Given the bullish backdrop, Citigroup expects the metal to reach $1,500-$1,600 per ounce in the next 12 months, and $1,500 by end-2019. Further, the ultra-popular SPDR Gold Trust ETF GLD, with an asset base of around $35.9 billion and an average daily volume of around 7.8 million shares, has pulled in around $886 million in capital so far this month.

In such a positive scenario, the appeal of gold ETFs is increasing. As a result, investors who are bullish on gold right now may want to consider a near-term long on the precious metal. Fortunately, with the advent of ETFs, this is quite easy as there are many options for accomplishing this task. Below, we highlight them and some of the key differences between each:

ProShares Ultra Gold ETF UGL

This fund seeks to deliver twice (2x or 200%) the return of the daily performance of gold bullion in U.S. dollars; the gold price is fixed for delivery in London. The product makes a profit when the gold market moves upward and is suitable for hedging purposes against rising gold prices. The product charges 95 bps in fees a year and has amassed $83.7 million in its asset base. Volume is light at around 70,000 shares per day (read: Gold Surges to 14-Month High: ETFs to Tap).

DB Gold Double Long ETN DGP

This ETN seeks to deliver twice the return of the daily performance of the Deutsche Bank Liquid Commodity Index Optimum Yield Gold. DGP initiates a long position in the gold futures market, charging 75 bps in fees per year from investors. It has accumulated over $96.8 million in its asset base so far and trades in average daily volume of 26,000 shares.

VelocityShares 3x Long Gold ETN UGLD

This product provides three times (3x or 300%) exposure to the daily performance of the S&P GSCI Gold Index Excess Return plus returns from U.S. T-bills net of fees and expenses.
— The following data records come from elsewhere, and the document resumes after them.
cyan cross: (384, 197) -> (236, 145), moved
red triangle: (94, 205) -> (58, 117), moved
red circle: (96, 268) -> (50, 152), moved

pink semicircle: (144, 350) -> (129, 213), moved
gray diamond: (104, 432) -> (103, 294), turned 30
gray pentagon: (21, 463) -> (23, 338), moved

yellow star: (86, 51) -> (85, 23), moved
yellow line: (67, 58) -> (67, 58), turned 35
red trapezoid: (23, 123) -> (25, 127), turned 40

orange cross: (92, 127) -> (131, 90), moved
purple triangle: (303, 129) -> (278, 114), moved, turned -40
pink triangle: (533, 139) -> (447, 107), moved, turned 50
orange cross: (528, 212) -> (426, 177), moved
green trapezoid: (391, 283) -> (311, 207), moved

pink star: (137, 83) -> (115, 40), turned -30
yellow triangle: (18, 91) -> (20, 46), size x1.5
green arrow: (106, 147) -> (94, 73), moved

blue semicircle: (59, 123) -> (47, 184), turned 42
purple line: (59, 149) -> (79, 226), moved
The ETN has been able to manage an asset base of $125.9 million, while charging investors a higher fee of 1.35% annually. The note trades in lower volume of around 85,000 shares a day on average.

Bottom Line

It is clear that buying pressure has been intense for gold and that the recent trend is extremely favorable for the commodity given negative global sentiments and a dovish Fed. Additional buying could be in the cards if the United States and China fail to strike a deal later this week and send the stock market into a tailspin. This situation will compel investors to remain focused on precious metals as a store of wealth and hedge against market turmoil.
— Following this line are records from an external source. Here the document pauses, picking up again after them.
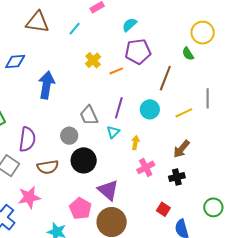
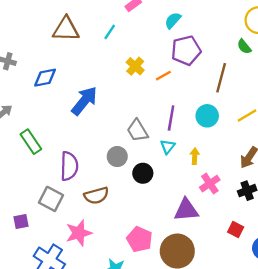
blue arrow: (46, 85) -> (84, 101), turned 36
black circle: (84, 160) -> (143, 173), moved, size x0.7
purple triangle: (108, 190) -> (186, 210), moved, turned -40

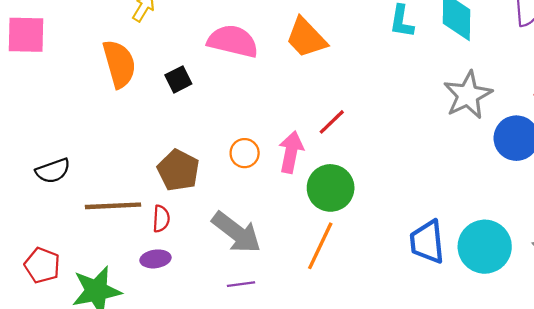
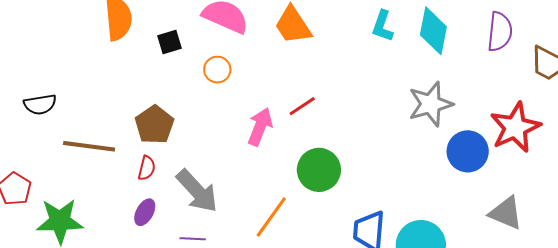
orange circle: (245, 153) -> (217, 70), moved
green circle: (331, 188) -> (319, 170), moved
red semicircle: (161, 219) -> (147, 168), moved
purple ellipse: (155, 259) -> (145, 212), moved, turned -64

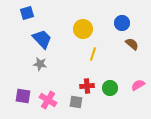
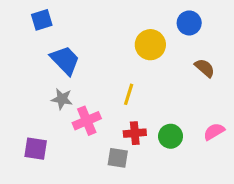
blue circle: (122, 23) -> (189, 23), moved
yellow circle: (83, 29) -> (150, 45), moved
yellow line: (93, 54) -> (129, 94), moved
pink cross: (48, 100) -> (87, 121), moved, turned 36

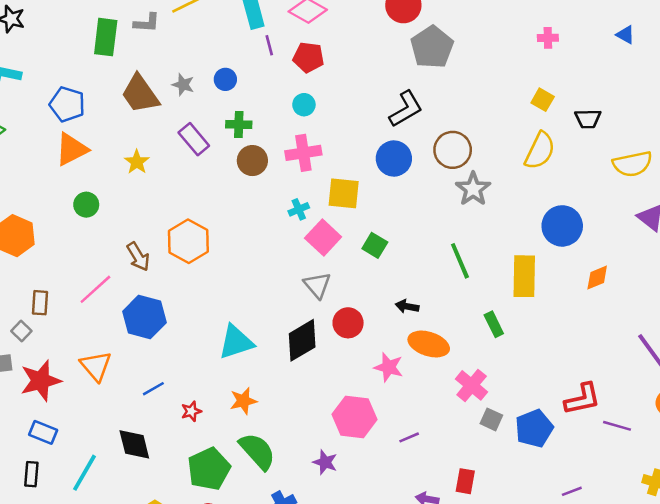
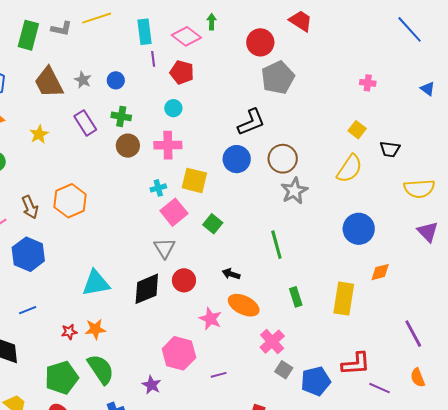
yellow rectangle: (524, 276) -> (344, 299), moved
red star: (191, 411) -> (69, 332), moved

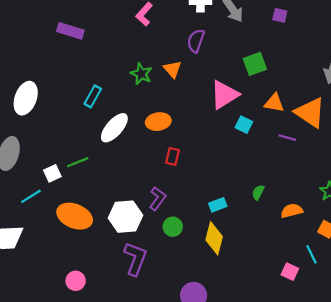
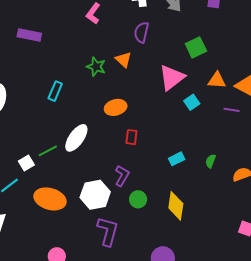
cyan square: (244, 125) -> (192, 102), turned 35
white ellipse: (114, 128) -> (76, 138), moved
cyan rectangle: (218, 205) -> (177, 159), moved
However, investors should note that since the above-mentioned products are extremely volatile, these are suitable only for traders and those with high-risk tolerance. Additionally, the daily rebalancing – when combined with leverage – may make these products deviate significantly from the expected long-term performance figures (see: all the Leveraged Commodity ETFs here).

Still, for ETF investors who are bullish on gold for the near term, either of the above products could make an interesting choice. Clearly, a near-term long could be intriguing for those with high-risk tolerance, and a belief that the “trend is the friend” in this corner of the investing world.